Quite attractive in fact, if you find the appropriate
subject to fit the image characteristics of the 135 mm
The 135 mm lens was the longest lens to couple with the rangefinder of the "S"-mount cameras. Most cameras needed a separate viewfinder, either a dedicated 135mm finder or the VariFocal zoom finder (my preference), only the Nikon SP offered a parallax-corrected built-in finder for this lens (the Nikon S4 had a etched frame for this lens, but no parallax correction).
this vintage construction (from 1951) is an
"enlarged" variation over the basic design of
the 135mm lens. It shares the basic properties of that
forerunner, down to the hood which does double service by
holding a Series filter in position.
It must be attached via a mirror box to the rangefinder cameras, making the entire setup incredibly bulky by our standards, plus very slow to operate. On its own the 250 mm lens focuses very smoothly all the way down to 3 m. Together with an "N-F" adapter it can be used on any "F" mount Nikons, including the members of the DSLR generation. Putting this 50 years + optic on a modern camera makes for a spectacular view and provides some food for thought as well. Thus, with the factory-delivered hood attached to it, the 250 mm lens makes a beatiful and pleasing contrast to modern plastic-based lenses.

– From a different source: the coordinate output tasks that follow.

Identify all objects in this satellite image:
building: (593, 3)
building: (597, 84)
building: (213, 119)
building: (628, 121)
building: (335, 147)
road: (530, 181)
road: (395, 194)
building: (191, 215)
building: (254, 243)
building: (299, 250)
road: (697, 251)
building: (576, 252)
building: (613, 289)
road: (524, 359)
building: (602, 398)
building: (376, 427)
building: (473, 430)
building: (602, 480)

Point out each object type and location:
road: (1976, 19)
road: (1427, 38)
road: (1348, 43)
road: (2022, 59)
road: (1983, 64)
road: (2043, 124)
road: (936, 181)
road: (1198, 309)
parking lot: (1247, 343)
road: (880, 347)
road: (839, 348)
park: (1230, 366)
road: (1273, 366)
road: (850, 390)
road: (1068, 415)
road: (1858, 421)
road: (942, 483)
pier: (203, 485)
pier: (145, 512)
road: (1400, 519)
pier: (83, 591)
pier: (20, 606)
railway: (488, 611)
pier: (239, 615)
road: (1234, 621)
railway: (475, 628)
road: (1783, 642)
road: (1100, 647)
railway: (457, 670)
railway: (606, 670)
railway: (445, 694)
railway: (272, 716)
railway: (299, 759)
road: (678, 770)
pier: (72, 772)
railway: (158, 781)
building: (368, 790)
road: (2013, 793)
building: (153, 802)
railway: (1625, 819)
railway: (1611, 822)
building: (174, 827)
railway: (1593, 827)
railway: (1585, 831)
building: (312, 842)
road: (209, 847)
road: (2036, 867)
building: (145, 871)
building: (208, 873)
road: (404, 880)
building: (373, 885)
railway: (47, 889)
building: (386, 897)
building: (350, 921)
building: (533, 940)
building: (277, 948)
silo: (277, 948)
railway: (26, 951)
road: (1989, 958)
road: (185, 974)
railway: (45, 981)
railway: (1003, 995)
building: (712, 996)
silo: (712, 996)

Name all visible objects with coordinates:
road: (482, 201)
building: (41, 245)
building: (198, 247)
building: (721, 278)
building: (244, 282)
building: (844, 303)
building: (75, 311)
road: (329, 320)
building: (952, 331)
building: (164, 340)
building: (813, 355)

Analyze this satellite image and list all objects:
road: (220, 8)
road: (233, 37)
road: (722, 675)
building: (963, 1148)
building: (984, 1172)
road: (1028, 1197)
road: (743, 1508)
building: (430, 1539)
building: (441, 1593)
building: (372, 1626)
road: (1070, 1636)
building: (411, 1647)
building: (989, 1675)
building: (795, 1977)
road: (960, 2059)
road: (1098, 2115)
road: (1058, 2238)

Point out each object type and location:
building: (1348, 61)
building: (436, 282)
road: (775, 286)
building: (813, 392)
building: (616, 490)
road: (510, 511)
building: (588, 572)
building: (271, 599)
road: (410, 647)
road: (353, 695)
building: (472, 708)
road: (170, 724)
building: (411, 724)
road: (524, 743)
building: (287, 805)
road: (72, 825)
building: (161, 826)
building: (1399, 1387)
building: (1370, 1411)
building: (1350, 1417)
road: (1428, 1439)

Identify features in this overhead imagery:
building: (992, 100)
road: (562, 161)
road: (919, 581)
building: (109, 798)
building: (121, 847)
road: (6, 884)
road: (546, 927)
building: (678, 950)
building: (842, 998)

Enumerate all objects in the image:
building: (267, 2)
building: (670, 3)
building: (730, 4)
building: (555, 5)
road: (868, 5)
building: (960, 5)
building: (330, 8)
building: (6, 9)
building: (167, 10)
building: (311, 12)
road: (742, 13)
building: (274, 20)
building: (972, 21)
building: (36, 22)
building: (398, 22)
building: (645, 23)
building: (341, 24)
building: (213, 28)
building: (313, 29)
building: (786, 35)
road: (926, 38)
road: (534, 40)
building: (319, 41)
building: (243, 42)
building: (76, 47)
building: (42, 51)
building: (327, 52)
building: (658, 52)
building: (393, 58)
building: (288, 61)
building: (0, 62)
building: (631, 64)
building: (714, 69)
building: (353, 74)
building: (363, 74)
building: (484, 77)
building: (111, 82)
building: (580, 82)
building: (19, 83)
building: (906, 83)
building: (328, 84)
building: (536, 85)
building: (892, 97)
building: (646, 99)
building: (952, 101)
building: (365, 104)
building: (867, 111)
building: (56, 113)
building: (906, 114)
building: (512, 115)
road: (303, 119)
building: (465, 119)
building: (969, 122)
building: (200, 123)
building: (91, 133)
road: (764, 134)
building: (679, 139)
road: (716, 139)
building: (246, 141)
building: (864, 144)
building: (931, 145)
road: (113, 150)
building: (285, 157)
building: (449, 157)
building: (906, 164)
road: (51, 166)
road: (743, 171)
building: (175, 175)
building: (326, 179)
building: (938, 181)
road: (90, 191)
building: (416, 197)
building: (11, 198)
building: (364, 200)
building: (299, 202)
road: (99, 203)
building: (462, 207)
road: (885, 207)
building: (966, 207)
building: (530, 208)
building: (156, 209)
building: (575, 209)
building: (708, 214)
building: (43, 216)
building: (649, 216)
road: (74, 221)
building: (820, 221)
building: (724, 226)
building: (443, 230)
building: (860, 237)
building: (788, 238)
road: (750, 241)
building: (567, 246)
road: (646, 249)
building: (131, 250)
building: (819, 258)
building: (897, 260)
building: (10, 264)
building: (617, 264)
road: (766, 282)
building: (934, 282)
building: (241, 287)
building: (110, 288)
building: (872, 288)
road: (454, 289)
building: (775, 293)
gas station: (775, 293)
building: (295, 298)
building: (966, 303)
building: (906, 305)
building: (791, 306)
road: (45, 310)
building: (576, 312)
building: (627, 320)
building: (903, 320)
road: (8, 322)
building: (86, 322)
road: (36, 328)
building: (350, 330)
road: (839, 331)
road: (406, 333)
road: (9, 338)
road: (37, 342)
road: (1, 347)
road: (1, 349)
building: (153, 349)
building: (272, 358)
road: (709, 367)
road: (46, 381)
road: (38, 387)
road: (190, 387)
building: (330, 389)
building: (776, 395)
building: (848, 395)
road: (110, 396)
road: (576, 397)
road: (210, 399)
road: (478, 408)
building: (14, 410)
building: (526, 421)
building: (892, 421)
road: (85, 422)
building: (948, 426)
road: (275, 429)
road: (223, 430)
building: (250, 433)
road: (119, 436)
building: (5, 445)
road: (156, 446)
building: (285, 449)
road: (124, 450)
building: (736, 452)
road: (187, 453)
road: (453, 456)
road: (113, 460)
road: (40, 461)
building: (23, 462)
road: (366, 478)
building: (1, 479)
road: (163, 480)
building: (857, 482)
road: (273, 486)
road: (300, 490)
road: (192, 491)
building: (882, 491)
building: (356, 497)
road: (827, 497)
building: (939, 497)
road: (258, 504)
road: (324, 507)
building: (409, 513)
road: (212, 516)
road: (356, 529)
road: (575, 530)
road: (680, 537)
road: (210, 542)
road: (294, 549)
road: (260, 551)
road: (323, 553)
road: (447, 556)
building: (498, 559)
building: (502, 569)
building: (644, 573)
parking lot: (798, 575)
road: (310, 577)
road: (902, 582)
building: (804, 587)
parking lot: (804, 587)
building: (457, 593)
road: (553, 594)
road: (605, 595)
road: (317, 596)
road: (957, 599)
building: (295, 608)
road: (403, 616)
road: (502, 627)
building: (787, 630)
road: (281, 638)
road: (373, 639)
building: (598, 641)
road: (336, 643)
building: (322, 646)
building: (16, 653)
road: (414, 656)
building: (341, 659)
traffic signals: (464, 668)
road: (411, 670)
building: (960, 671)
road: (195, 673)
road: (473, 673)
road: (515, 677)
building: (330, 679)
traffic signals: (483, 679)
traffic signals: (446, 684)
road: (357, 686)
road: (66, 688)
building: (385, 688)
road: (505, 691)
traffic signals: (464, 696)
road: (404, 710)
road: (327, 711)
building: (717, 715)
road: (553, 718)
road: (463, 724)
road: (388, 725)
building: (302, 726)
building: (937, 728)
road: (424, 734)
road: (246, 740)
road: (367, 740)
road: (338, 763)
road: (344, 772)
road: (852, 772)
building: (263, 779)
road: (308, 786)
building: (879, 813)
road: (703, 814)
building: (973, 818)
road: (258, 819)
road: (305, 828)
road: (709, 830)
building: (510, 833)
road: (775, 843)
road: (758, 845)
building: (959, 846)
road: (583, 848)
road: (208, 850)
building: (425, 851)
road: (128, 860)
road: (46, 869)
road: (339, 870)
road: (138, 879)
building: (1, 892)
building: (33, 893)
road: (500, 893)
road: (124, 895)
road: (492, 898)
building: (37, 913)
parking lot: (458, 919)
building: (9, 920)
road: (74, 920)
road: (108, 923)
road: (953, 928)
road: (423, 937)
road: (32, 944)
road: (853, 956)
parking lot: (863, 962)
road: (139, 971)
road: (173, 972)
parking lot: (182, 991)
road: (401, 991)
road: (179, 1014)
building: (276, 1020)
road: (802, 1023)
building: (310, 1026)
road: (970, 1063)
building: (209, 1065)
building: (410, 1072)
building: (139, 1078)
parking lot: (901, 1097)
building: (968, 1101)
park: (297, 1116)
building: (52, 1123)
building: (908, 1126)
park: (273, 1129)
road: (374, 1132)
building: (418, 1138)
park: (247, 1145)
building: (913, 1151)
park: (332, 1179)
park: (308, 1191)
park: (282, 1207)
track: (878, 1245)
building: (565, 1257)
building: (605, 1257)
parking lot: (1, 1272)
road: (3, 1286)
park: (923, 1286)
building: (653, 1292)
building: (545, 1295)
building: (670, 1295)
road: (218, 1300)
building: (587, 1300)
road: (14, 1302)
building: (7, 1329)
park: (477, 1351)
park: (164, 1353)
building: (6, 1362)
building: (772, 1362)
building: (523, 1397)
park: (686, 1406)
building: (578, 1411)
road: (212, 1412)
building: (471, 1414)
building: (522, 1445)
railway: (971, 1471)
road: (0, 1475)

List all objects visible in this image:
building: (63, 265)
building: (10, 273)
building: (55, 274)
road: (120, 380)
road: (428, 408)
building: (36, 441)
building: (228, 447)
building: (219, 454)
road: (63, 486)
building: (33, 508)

Enough of external features, can this vintage design deliver any useful results?
Wide open, the image centre is quite sharp with a loss of sharpness towards the corners. On high-contrast motifs you'll notice substantial blue-yellow fringing, too. However, when it is stopped down to f/8 - f/11, the image is very sharp corner to corner and the colour fringing disappears. Again, in common with the 135 mm optic, the image contrast is not very high and colour rendition is gracefully smooth and delicate, making this lens a most viable alternative to modern high-contrast telephotos. That is, if you can locate one of these old-timers, as they were quite scarce even in their own time.
The potential issue with colour fringing at wide apertures, and the less than perfect tripod mount, go together to lower my rating a trifle below the "4" mark.